**EXERCISE:**
When a line below contains the word "lines", copy that line.

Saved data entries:

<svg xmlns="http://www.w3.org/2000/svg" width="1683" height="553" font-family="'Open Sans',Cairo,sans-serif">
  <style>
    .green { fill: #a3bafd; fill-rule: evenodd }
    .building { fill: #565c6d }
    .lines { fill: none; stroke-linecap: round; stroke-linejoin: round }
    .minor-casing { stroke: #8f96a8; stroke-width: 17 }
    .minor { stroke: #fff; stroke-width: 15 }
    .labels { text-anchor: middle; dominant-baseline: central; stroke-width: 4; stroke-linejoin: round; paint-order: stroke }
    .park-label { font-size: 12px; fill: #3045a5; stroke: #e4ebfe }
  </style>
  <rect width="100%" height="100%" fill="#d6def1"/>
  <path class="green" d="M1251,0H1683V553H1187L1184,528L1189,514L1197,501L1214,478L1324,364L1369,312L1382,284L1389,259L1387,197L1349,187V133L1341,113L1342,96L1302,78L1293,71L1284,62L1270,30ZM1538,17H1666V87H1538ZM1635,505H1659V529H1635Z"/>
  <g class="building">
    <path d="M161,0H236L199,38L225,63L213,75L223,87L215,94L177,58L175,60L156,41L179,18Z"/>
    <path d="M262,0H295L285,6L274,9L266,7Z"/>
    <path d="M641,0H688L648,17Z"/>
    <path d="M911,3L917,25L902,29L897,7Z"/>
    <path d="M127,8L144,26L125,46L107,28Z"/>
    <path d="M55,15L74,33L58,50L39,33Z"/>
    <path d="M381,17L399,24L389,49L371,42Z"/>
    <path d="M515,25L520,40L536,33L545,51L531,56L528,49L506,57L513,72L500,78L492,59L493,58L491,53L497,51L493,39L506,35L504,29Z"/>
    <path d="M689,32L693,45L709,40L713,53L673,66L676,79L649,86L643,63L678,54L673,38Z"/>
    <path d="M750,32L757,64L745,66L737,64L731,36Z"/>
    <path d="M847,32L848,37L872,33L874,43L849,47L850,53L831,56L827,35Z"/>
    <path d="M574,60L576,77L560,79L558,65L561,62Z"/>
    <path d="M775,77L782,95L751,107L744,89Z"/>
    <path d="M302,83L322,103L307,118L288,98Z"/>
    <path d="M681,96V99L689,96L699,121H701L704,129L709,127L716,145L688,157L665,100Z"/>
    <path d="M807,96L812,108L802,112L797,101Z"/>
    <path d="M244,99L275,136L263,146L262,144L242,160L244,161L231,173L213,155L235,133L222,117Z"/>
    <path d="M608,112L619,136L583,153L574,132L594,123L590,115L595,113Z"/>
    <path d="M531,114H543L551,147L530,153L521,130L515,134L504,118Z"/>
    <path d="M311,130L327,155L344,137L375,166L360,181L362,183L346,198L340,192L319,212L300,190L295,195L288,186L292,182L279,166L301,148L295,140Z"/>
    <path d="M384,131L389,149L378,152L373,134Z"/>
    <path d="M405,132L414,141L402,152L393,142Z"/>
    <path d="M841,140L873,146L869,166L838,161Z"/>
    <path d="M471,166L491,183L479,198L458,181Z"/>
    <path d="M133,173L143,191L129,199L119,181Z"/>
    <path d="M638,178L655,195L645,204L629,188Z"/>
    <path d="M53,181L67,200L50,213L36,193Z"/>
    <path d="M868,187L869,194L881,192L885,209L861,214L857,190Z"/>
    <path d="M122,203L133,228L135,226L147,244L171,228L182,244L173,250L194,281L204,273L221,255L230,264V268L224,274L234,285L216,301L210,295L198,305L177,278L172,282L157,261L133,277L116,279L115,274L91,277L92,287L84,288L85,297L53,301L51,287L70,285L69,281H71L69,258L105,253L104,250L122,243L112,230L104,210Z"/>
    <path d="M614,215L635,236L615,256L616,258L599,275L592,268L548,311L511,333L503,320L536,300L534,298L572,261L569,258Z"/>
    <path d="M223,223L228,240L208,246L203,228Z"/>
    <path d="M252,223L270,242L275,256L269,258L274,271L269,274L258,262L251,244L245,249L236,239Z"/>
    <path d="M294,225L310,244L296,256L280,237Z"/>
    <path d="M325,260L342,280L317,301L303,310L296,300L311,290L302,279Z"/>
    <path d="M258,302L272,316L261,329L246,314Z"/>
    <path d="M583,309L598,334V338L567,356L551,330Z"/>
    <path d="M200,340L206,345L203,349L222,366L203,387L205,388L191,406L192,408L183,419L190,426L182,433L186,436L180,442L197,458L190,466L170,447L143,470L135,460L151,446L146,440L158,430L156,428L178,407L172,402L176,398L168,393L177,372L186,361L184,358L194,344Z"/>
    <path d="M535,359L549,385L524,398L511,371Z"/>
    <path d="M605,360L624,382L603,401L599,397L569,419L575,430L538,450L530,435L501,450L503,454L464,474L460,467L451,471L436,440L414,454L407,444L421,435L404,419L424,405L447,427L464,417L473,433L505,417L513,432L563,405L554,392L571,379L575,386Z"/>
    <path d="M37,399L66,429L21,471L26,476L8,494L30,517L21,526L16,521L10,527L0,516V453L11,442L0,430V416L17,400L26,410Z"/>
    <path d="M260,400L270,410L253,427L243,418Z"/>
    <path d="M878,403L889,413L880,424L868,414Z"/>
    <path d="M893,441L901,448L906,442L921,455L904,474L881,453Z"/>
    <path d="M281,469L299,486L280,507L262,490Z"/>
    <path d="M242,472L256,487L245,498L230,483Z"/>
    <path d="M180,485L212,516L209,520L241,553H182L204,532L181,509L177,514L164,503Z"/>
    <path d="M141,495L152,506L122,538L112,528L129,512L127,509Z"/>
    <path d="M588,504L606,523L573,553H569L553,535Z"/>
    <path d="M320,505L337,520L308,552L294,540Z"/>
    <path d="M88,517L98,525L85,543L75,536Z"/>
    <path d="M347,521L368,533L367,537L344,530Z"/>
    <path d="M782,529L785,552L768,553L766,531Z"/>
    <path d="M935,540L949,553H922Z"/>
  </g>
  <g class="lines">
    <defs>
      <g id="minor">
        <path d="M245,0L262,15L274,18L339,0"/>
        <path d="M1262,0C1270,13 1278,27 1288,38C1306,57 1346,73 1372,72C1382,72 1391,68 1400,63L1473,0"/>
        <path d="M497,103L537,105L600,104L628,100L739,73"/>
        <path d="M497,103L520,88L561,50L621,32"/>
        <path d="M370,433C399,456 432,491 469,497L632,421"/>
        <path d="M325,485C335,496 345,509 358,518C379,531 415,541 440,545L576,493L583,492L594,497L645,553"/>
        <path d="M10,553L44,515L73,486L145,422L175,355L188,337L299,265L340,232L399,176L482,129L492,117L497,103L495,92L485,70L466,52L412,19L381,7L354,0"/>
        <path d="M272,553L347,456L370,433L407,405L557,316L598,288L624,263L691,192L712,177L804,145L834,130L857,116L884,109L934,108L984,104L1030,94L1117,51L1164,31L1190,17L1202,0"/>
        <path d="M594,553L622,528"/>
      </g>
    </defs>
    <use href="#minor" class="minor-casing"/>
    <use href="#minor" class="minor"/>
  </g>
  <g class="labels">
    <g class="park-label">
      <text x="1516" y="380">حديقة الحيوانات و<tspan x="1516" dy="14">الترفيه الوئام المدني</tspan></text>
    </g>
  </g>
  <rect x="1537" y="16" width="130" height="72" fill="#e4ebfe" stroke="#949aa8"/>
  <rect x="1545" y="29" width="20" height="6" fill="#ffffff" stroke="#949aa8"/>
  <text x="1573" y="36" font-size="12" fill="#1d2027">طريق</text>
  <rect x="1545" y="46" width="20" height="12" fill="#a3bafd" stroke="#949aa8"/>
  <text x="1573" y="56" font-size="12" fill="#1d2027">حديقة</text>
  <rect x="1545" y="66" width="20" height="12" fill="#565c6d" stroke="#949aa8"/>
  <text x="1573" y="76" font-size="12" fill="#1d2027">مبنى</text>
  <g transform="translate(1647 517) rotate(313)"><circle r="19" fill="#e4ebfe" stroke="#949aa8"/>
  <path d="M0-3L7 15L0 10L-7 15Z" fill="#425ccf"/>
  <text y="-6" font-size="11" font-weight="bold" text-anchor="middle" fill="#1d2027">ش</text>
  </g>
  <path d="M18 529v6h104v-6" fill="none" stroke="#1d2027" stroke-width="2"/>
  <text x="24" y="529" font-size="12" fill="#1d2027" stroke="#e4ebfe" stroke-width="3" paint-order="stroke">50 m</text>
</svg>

**RESULT:**
    .lines { fill: none; stroke-linecap: round; stroke-linejoin: round }
  <g class="lines">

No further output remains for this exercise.